Apart from when it’s used as a belt, obviously. Yup. A. Belt. None other than Raf Simons has decreed it, and when Raf Simons decrees it, we plebs had better consider it Officially Decreed. The new creative director at Calvin Klein first wrapped duct tape round models’ waists at his autumn/winter menswear show, a flourish that looked strong in pictures and received commensurate coverage on Instagram. No-one thought any more about it… until the tape rolls went on sale yesterday. For £155.
It’s all very Supreme Brick. In fact, Supreme did duct tape before Raf Simons, if you care about such things, which you probably don’t (and if you do, feel free to look for bootlegs on Ebay and style up your M&S trench coat. At least it’ll give the mums on the school run something to talk about other than how much weight they put on over the summer hols). It’s also very Prada Paperclip. Yes, Barney’s in New York is selling a large silver paperclip – embossed with the Prada logo, obvs – for a bargain £140. You could stick it through your earlobe and make like a middle class Sid Vicious.

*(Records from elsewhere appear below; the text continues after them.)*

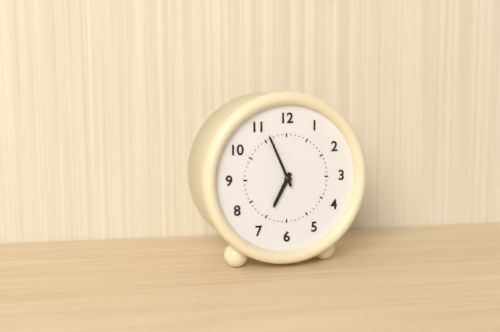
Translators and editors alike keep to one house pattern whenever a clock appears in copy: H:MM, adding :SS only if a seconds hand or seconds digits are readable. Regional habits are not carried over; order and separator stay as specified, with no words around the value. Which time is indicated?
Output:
6:56
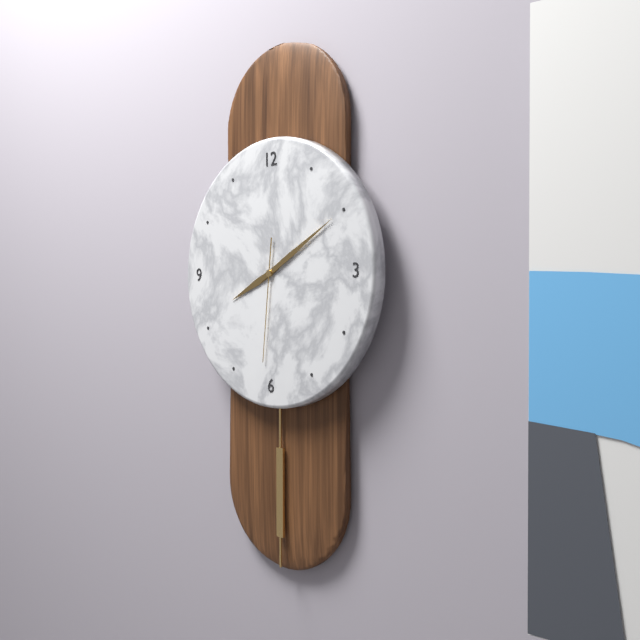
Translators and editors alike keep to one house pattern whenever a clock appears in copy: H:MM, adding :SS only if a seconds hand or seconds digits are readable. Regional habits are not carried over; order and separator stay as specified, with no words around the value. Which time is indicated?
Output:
8:10:31
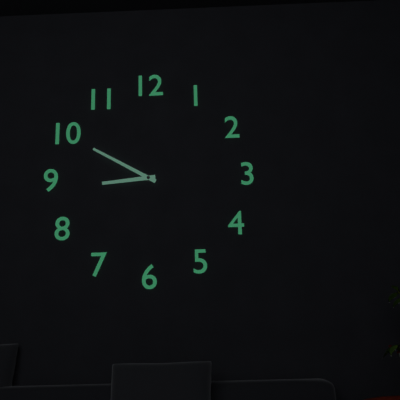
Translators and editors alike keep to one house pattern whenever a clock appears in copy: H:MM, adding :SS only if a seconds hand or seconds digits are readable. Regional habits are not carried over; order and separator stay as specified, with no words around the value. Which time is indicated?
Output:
8:50
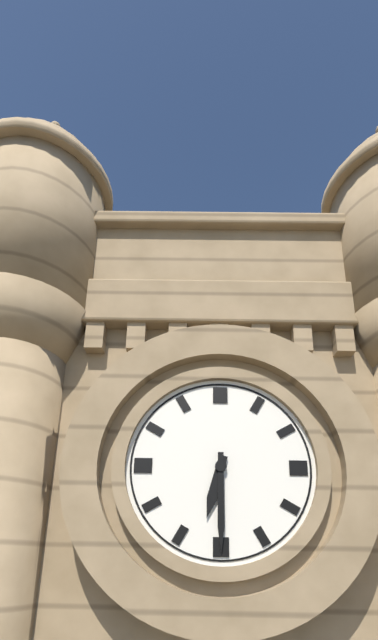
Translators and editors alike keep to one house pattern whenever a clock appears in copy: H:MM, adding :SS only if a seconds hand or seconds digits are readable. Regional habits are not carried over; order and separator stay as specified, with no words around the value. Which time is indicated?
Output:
6:30
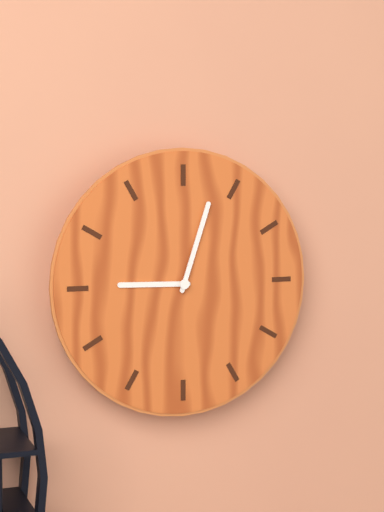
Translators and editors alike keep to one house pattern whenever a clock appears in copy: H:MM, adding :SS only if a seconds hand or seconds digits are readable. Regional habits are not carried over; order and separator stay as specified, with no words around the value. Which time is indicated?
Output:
9:03
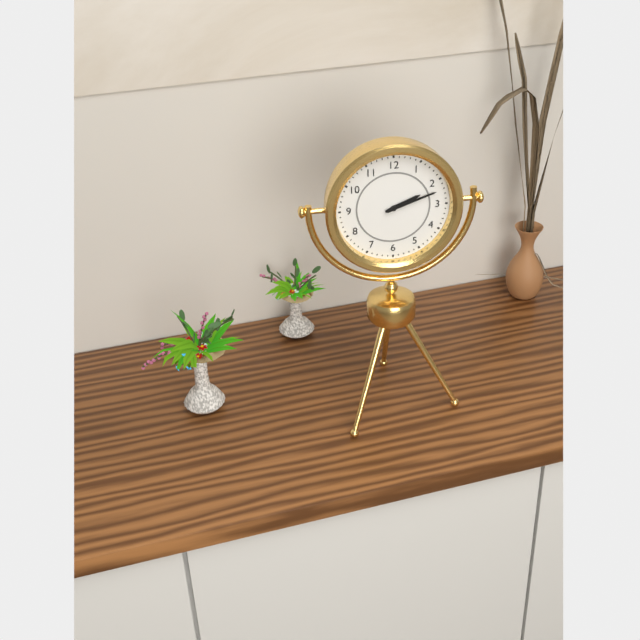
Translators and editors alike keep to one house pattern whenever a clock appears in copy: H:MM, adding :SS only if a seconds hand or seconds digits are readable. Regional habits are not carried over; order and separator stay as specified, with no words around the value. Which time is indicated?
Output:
2:12
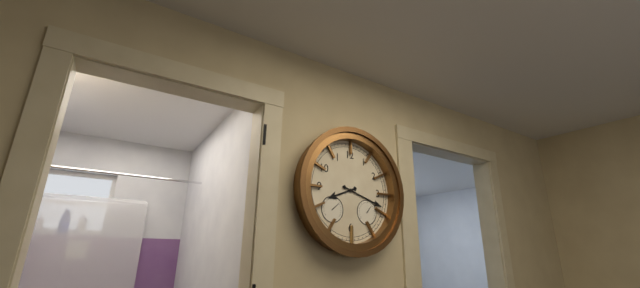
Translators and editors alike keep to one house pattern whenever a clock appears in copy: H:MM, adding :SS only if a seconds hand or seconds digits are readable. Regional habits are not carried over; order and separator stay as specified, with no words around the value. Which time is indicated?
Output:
8:18
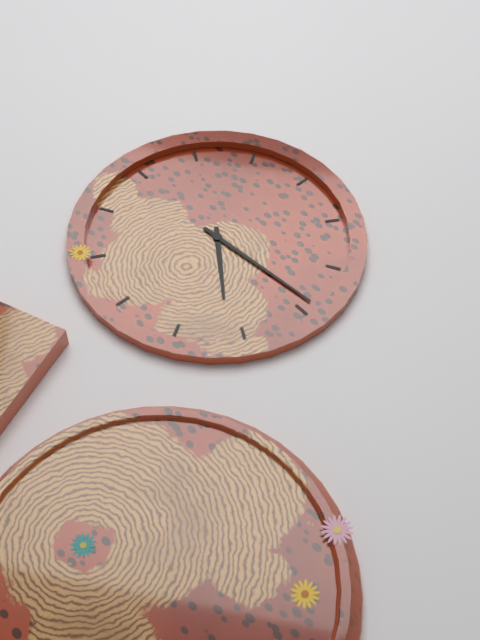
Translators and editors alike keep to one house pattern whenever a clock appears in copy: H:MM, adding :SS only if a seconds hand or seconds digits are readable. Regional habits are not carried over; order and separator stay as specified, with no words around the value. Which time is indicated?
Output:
4:14
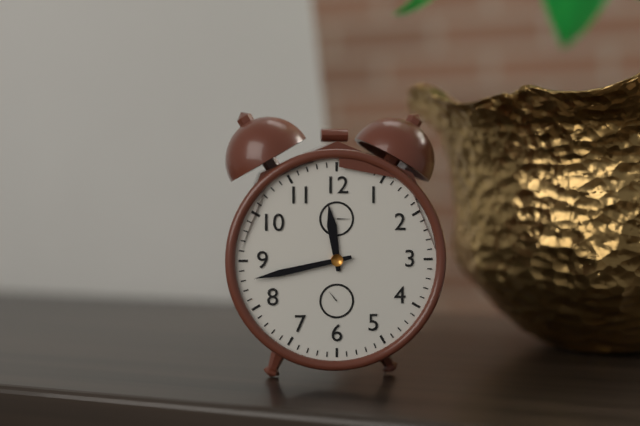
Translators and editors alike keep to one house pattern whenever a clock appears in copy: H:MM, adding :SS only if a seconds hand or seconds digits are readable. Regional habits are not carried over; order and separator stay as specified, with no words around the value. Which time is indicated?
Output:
11:43
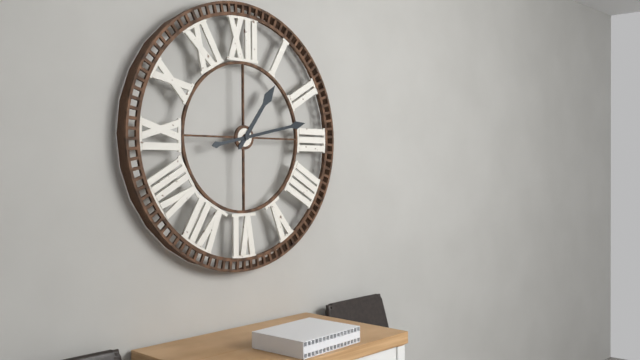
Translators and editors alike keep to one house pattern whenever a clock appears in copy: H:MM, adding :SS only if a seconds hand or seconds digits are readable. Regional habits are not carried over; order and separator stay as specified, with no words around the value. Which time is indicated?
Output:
1:13
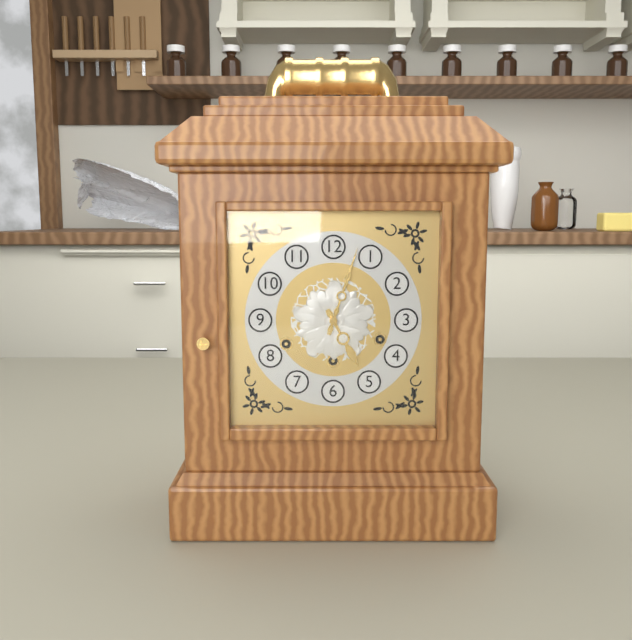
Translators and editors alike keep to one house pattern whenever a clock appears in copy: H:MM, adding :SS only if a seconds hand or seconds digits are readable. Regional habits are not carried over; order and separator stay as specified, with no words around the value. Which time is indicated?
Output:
5:03
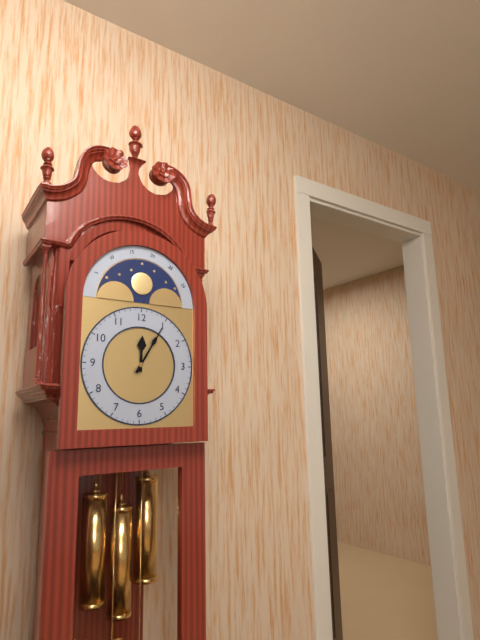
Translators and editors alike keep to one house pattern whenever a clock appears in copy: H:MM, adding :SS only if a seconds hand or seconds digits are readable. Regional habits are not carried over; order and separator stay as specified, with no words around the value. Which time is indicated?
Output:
12:05
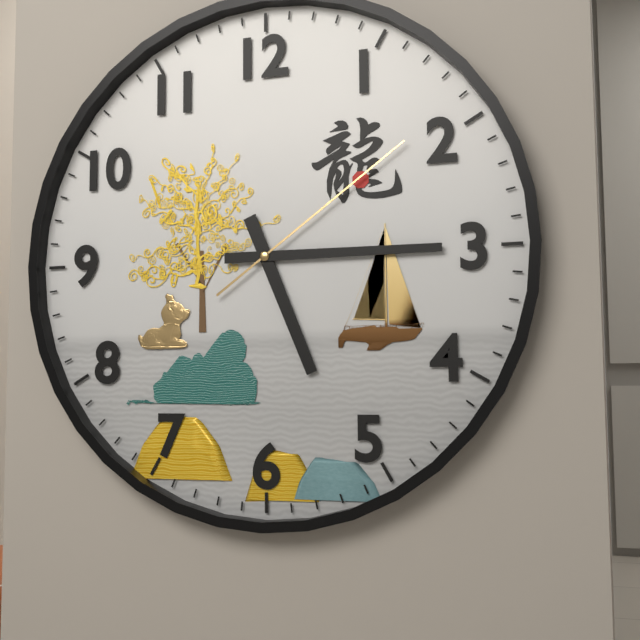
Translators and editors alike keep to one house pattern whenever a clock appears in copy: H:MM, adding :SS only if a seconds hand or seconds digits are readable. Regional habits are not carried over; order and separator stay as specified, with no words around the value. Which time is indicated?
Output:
5:15:09
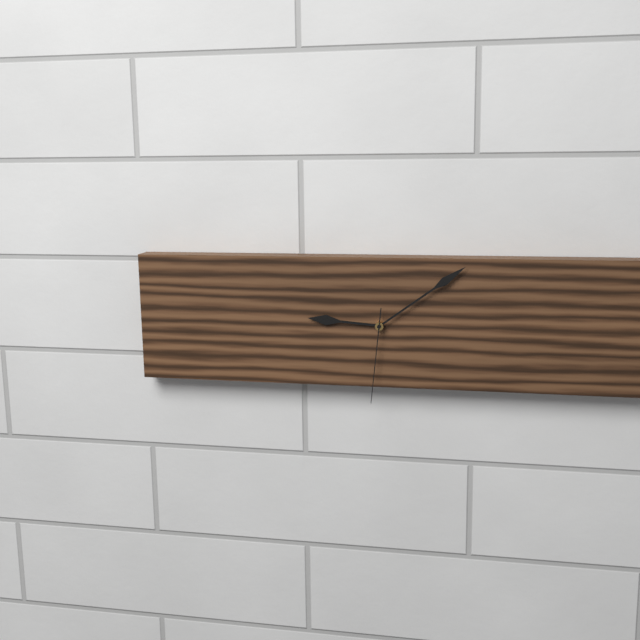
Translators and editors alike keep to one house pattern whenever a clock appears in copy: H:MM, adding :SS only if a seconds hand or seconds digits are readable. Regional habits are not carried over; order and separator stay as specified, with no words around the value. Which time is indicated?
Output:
9:09:31
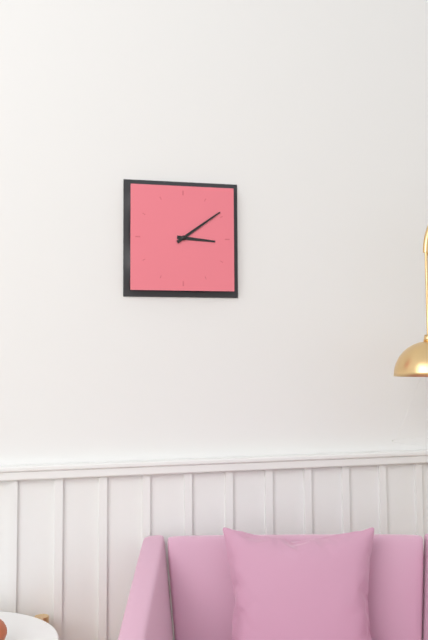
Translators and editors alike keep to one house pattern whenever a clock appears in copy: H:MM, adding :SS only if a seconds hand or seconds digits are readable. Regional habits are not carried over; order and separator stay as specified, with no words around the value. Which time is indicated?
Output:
3:09
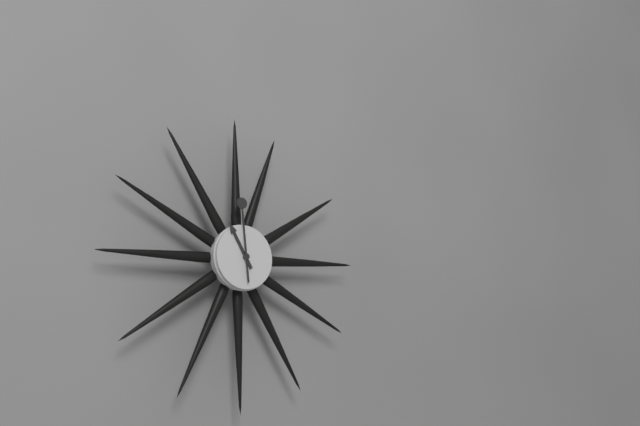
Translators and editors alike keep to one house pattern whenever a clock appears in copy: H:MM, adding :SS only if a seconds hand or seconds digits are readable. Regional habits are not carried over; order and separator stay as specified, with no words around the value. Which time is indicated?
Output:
10:59
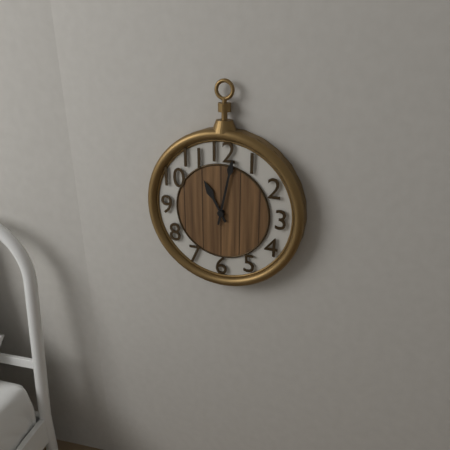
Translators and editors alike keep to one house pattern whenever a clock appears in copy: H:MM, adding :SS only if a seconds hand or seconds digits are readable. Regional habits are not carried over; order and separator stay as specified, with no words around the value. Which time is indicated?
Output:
11:02
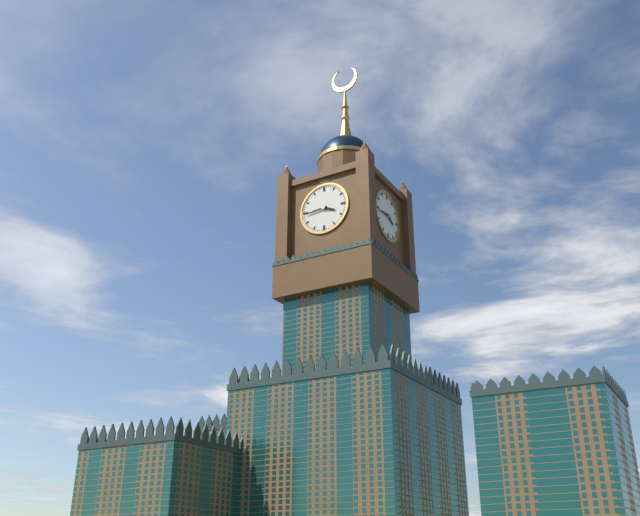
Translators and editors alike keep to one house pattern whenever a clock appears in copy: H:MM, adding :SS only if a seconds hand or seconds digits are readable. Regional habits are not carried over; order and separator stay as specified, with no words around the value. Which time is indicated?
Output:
3:44
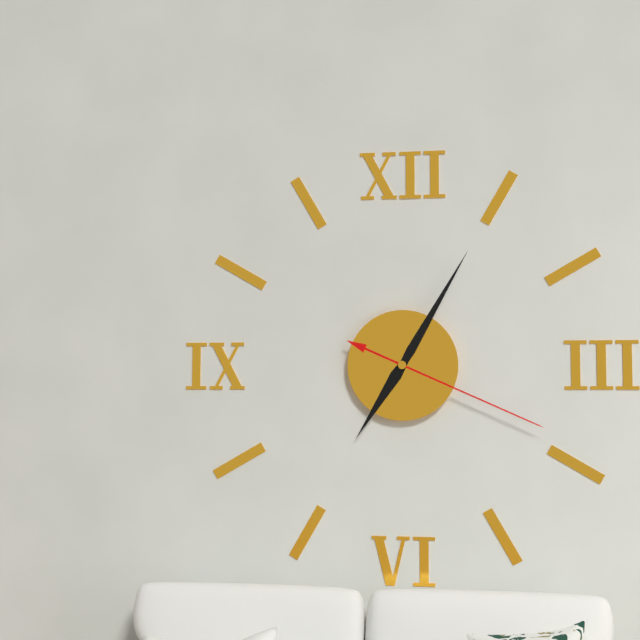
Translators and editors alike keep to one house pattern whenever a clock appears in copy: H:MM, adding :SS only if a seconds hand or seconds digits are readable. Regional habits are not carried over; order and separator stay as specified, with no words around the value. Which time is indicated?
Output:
7:05:19
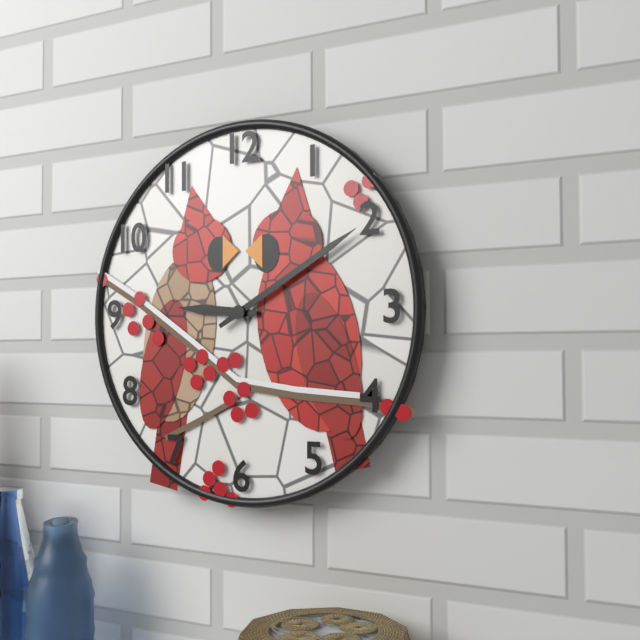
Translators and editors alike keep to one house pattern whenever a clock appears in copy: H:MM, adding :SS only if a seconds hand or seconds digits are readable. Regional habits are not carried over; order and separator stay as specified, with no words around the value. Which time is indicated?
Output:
9:10
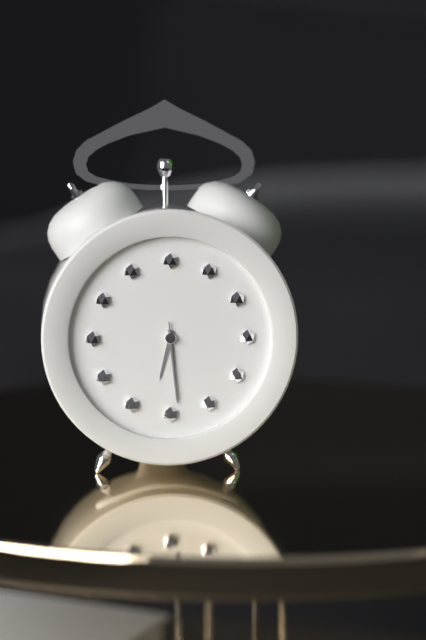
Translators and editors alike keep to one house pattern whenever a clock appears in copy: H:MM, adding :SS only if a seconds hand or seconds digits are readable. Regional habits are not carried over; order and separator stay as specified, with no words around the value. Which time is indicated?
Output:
6:29:29
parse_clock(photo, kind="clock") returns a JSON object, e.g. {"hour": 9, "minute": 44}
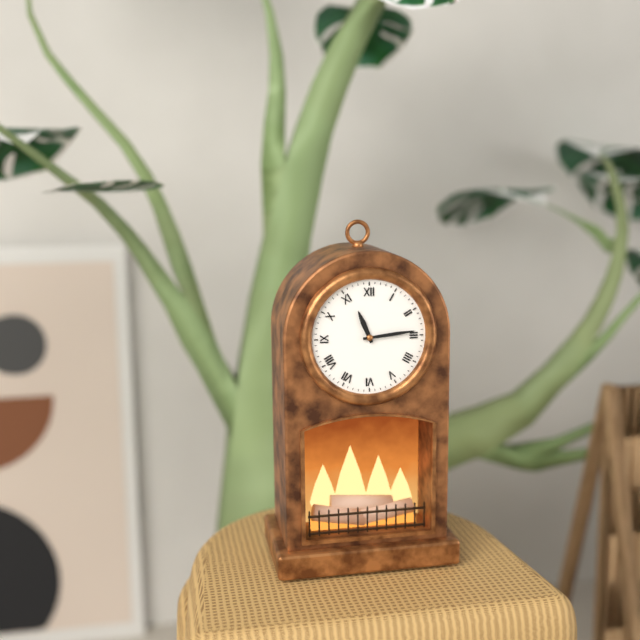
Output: {"hour": 11, "minute": 14}
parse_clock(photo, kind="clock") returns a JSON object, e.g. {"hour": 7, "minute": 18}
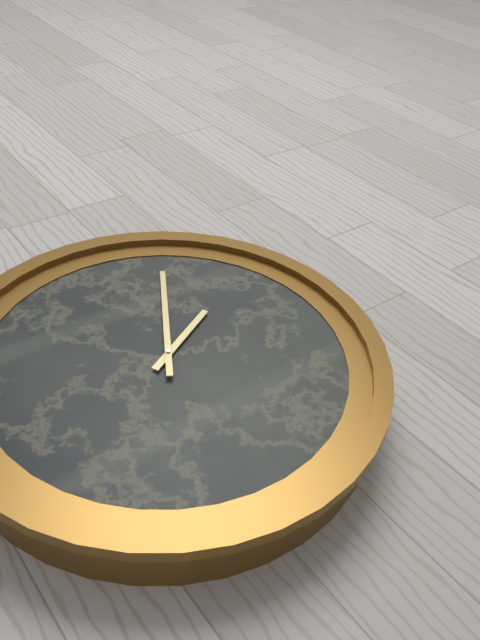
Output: {"hour": 2, "minute": 5}
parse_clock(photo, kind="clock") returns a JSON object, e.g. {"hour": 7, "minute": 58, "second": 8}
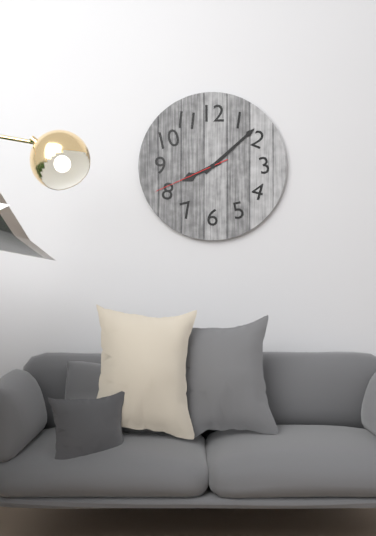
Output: {"hour": 8, "minute": 8, "second": 41}
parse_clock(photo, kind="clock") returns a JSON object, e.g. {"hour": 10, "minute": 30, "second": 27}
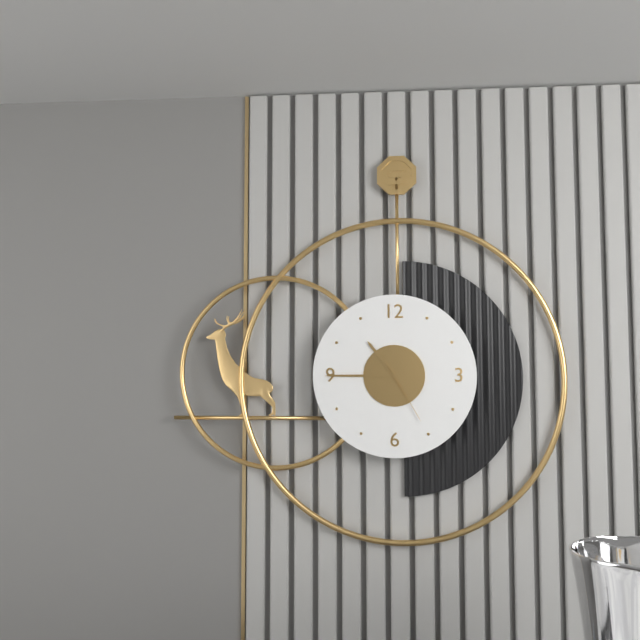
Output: {"hour": 10, "minute": 45, "second": 25}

Increasingly, at the luxury end of the fashion market, the overriding principle seems to be: if you make it, someone will buy it – whatever 'it' might be
August is always silly season, but the fashion industry doesn’t always join in with such humorous abandon. We haven’t even gotten to the schmoo yet. The what? Oh, it’s a jumper – minus the traditional hole for your head to go through – designed to be worn over the shoulders for extra warmth. “It’s like a child’s security blanket,” schmoo inventor Michael Kors said after his New York show in which they debuted. “A kid would call it a schmoo or something.” Maybe, but I’ll just stick with a scarf.
Be careful, though, with how you style your schmoo – because you don’t want it messing with those jeans you’re going to be wearing wrapped over your hair like a turban. According to the new Frame denim campaign, shot by no less a luminary than Bruce Weber, the chic-est way to wear your jeans is on your head. “They sent him a box filled with denim, asking him to send back his own interpretation of the pieces,” explains a spokesperson for Frame. It goes without saying that among Weber’s “truly unconventional portraits” there is one of a dog. Well, they are the new social media stars, after all.
While it’s unlikely that the front row at London Fashion Week will be awash with people wearing jeans on their head (or will it?), I’m fairly sure that at some point over fashion month, I’ll see someone in a schmoo. Ditto the duct tape: they may not be using it as a belt (although I wouldn’t bet against it), but someone will stick a length over the back of their jacket, or maybe even wear the entire tape roll like a giant sticky bangle. Why? Because it exists. Increasingly, at the luxury end of the fashion market, the overriding principle seems to be: if you make it, someone will buy it – whatever “it” might be. Even if it’s a £140 paperclip, a £185 DHL T-shirt or a lookalike Ikea bag with a price tag of £1600.
That’s what happens when you’re lucky enough to be born in a land of plenty, and have everything you need. You start buying all kinds of stuff you don’t need. Yes, August might be silly season. But in the fashion world, some might say that silly season runs all year.
*One of these is made up. Kidding. None of them is made up. They’re all real. Yup.